To know why they did so, aside from some dose of ego, you follow the money. Ultimately, companies spend where they find their marketing dollars to provide the highest return on investment. If the money swings fully to online (and given the relatively low cost of online ads, the volume of marketing will dwarf TV at that point), it will be because that’s where the customers are. And that doesn’t even count the potential impact of mobile advertising.
In an interview with Media Life, Mintel senior analyst for technology and media Billy Hulkower says that the change is one of demographics and technology. In general, younger households with higher incomes use digital video recording to bypass ads. So, the most desired market segments are largely not seeing the ads. That means advertisers have to find other ways to reach them.

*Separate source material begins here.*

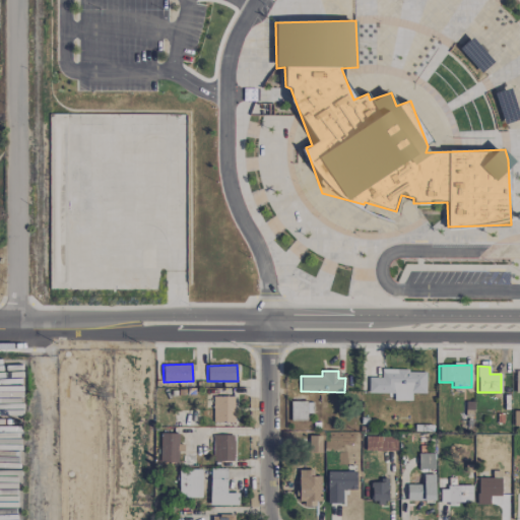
[(426,371),(381,371),(381,378),(368,378),(368,393),(393,393),(393,401),(410,401),(410,393),(425,394),(426,371)]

There’s another reason that Hulkower didn’t appear to say explicitly, but that is important. People–especially younger ones–are changing the ways they watch video. More of them go to a computer and stream programming, whether from YouTube or a service like Netflix or Hulu. TV programming will increasingly be seen online, or through an Internet-connected device like a specialty set-top box, such as an Apple TV or Roku, or through another type of box, like a Blu-ray player, that is Net-aware.
What It Means
The switch will mean big changes in society, and in marketing. Old assumptions about the best way to reach consumers, or that online is only good for click-through campaigns and not brand marketing, will go to the wayside. Marketers will have to learn how to do effective campaigns of all kinds, and that will mean reevaluating old formulas. For example, image branding will likely need a different form. (Look at theOld Spice Man video campaign which did start as television commercials but found its own shape online.)
Successful entrepreneurs, according to Hulkower, can’t wait until 2017 to catch on. Now is the time to learn and experiment. When the big change actually happens, it will be too late.